It’s been quite a decade for our Captains of American industry.
598k jobs were lost in January, the fifth striaght month that the American workforce lost more than 400k jobs. 2.6M jobs disappeared in 2008. That's more jobs than in any other year since 1945.
Let’s start our tour by checking in on banking, which is in a state of ruin. Their reckless lending practices have led to the current sub-prime mortgage fiasco, which began in 2007 and has turned the collective American dream of home ownership into a nightmare. American Insurance Group, at one time one of the world’s most powerful insurance companies, reported losses from the mortgage crisis of up to $5 billion.
Those bastions of visionary leadership in the financial services industry have not fared much better of late. For proof, one only has to look at Merrill Lynch and Citigroup, who had to go seeking investments from Asian and Middle Eastern Governments last year to improve their balance sheets. U.S. investment bank Bear Stearns collapse is epic, even by Depression-era standards. Its stock price dropped from a high of $169 to $2 last year, and it had to be bought by J.P. Morgan with backing from the U.S. Federal Reserve.
And then there is automobile manufacturing, struggling to compete and failing miserably for nearly thirty years with aggressive foreign competitors and shifting market conditions. It got so bad for GM last year that at one point it announced a $15.5B quarterly losses, third most in its 100-year history. Ford Motor Company announced a loss of $8.7B, Chrysler decided to stop leasing cars and trucks, and GMAC announced a $2.5B second quarter loss. Then GM and Chrysler went backing for cash to remain in existence in 2009.

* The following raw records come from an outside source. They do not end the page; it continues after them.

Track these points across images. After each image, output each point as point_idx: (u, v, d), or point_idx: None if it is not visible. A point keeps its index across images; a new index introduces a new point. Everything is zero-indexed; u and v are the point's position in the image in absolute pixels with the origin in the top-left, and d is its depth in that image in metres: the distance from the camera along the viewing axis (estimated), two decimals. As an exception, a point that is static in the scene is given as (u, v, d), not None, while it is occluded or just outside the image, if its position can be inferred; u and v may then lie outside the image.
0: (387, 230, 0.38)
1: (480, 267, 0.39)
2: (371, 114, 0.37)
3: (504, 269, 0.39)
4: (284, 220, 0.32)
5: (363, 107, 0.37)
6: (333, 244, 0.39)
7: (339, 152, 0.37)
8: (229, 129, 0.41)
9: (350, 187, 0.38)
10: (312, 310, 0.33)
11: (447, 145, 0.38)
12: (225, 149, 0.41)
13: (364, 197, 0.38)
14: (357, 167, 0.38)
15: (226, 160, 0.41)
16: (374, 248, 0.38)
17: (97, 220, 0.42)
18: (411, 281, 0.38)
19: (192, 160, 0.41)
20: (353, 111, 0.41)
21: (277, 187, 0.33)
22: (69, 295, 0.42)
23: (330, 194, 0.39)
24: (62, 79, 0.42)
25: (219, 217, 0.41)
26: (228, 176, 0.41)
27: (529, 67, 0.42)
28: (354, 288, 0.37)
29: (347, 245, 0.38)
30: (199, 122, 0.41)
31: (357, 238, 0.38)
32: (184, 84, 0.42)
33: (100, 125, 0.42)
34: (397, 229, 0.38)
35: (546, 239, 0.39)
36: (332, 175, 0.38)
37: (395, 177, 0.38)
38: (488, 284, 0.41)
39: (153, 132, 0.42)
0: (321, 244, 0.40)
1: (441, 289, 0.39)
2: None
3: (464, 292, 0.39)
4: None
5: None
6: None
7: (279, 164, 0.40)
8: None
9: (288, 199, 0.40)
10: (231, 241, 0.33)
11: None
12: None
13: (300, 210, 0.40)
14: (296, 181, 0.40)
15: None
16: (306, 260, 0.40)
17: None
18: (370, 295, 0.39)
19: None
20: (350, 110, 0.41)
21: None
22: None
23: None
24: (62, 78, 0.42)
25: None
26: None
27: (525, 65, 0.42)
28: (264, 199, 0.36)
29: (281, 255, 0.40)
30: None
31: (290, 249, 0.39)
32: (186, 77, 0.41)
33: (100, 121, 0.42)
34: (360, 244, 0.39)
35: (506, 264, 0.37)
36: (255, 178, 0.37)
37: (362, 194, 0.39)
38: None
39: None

Cable and telecom companies have practiced their own fair share of questionable business practices, such as price gauging their customers by charging them for hundreds of unused channels of content or burying inexplicable surcharges and taxes in overwhelmingly complicated monthly consumer statements.
Even more unsettling than the incompetence of American business leaders has been the seeming proliferation in a lack of ethics that American business leaders exhibit to excess. Senior executives at Enron, Tyco, Adelphia, Global Crossing, etc. merely reinforced the belief that business leaders use their companies as a tool to ensure their personal financial well being at the expense of their employees and all other considerations.
Given all of this bad economic news spread across the American business landscape, now seems an IDEAL time to ponder whether anyone in corporate leadership is awake at the wheel.
We have to ask ourselves who will step forward from today’s American enterprise to lead with vision? American companies seem devoid of any ability to combat global economic threats and paradigm shifts. The “C” suite of Corporate America is sputtering and flailing for a lifeline, grasping at desperate acts such as outsourcing and off-shoring many of their core functions. Their knee-jerk decisions are aimed solely at achieving ill-defined, short term gains. Business leaders in most industries and sectors seem to only have one solution to deal with rapidly changing economic challenges, that being massive layoffs.
Our military industrial complex is comprised of companies that (intentionally or not) allow significant military secrets to migrate to global powers such as China, India and The former Soviet Union as we outsource key top secret development to them as we pander to gain access to their markets.
All this begs the question, what is going on in the mind of the American CEO? The answer today remains the same as it did at the turn of the last century…the sole pursuit of profit at any and all costs. When will American business be driven by ethical visionaries with a moral compass and the fortitude to tackle problems with creative new solutions, make knee jerk reactions that only serve to ensure their own economic situation? Only time will tell, and unfortunately the business leaders guiding our future have not established a stellar track record to garner much hope.
If the chief executive of a company performs so poorly they are urged to resign by the company’s board, they are allowed to sail off in the sunset5 with golden parachutes of millions of dollars.
On the bright side, there is ONE industry that seems to be doing quite well for itself of late, as evidenced by Exxon Mobile’s second quarter 2008 earnings reached a record high of $11.68 Billion. British Petroleum also reported record second quarter 2008 profits of $9.46 Billion, as did Royal Dutch Shell at $11.56 Billion. It seems like the $4 per gallon gas threshold being breached in 2008 before coming back down to $2 didn't hurt ALL of America's industries.
At least we can drown ourselves in the mind-numbing insipid formulaic unreality of our reality TV.